It’s hard for an economy to even begin to recover when economic activity is denied, but if one is a Deep State Globalist, that’s exactly the point…
(by Half Dollar) In order to have an economic recovery, it seems you have to first open back-up.
Not close back down.
Which begs the question: Since the bulk of the Deep State Globalist Presidents come from Ivy League Schools, including the current Deep State Globalist in Patriot’s Clothing, Donald Trump (Wharton School of the University of Pennsylvania), does it not make sense for the schools of choice for the
corrupt and vile rich and famous to make the first move?
And to think, just this morning, in an article about the use of silver in combating the coronavirus on the Tokyo subway system, we learn via subtle indication that some places are indeed getting back to business as usual.
Assuming this reporting is accurate (bold added for emphasis):
Tokyo’s labyrinthine rail network of about 900 stations and roughly 85 lines has seen passenger numbers approach pre-virus levels since the city’s de facto lockdown was lifted in late May.

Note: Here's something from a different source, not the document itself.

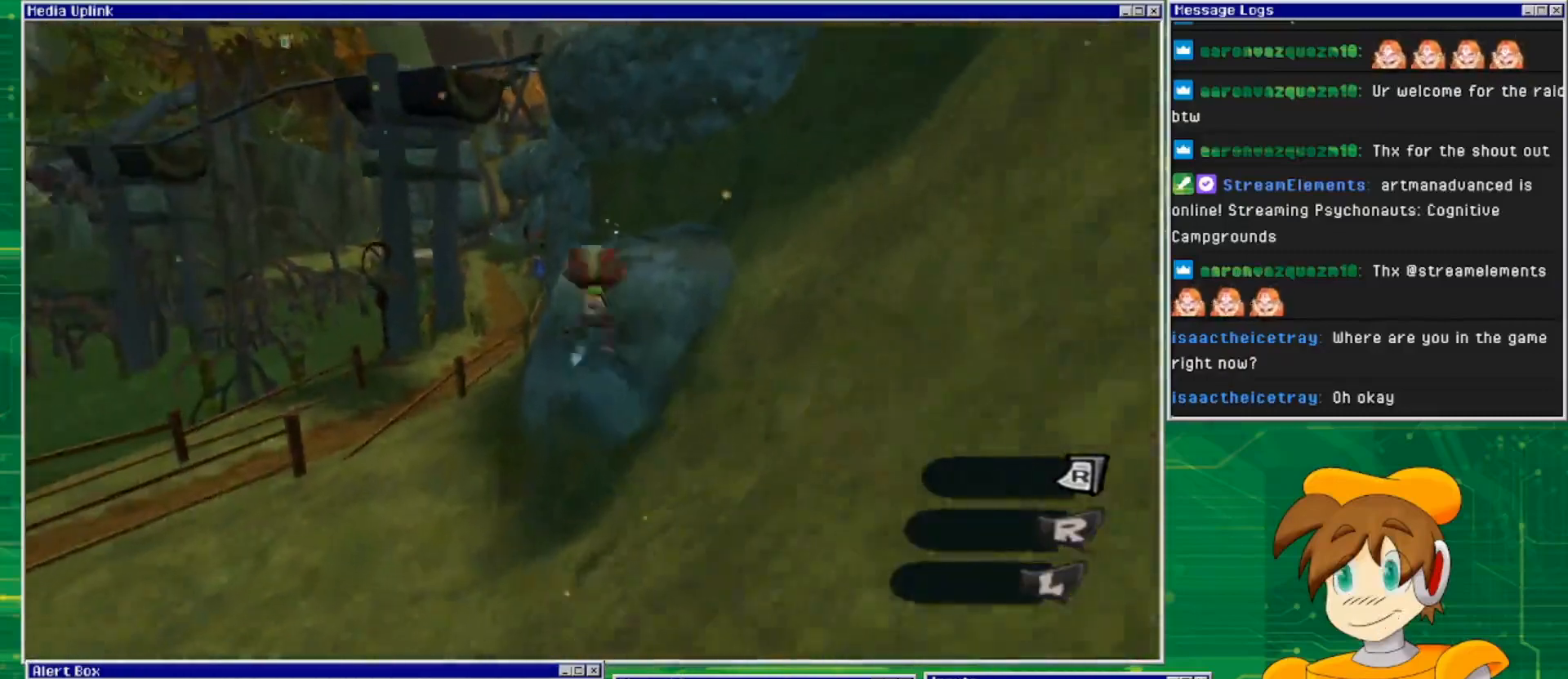
{"buttons": ["CROSS"], "left_stick": "up", "right_stick": "center", "events": [[67, "left_stick", "up-right"], [500, "left_stick", "up"]]}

Passenger numbers are “approaching pre-virus levels”?
Because back in the Land of the Free, we’re shutting things down, again.
The latest being college sports, which, for now, is limited to the Ivy League.
From The Washington Post:
The Ivy League on Wednesday became the first Division I conference to suspend all fall sports, including football, leaving open the possibility of moving some seasons to the spring if the coronavirus pandemic is better controlled by then.
“We simply do not believe we can create and maintain an environment for intercollegiate athletic competition that meets our requirements for safety and acceptable levels of risk,” the Ivy League Council of Presidents said in a statement.
“We are entrusted to create and maintain an educational environment that is guided by health and safety considerations. There can be no greater responsibility — and that is the basis for this difficult decision.”
Side note: Did anybody else walk the stands selling sodas or hot dogs at college football games as a kid?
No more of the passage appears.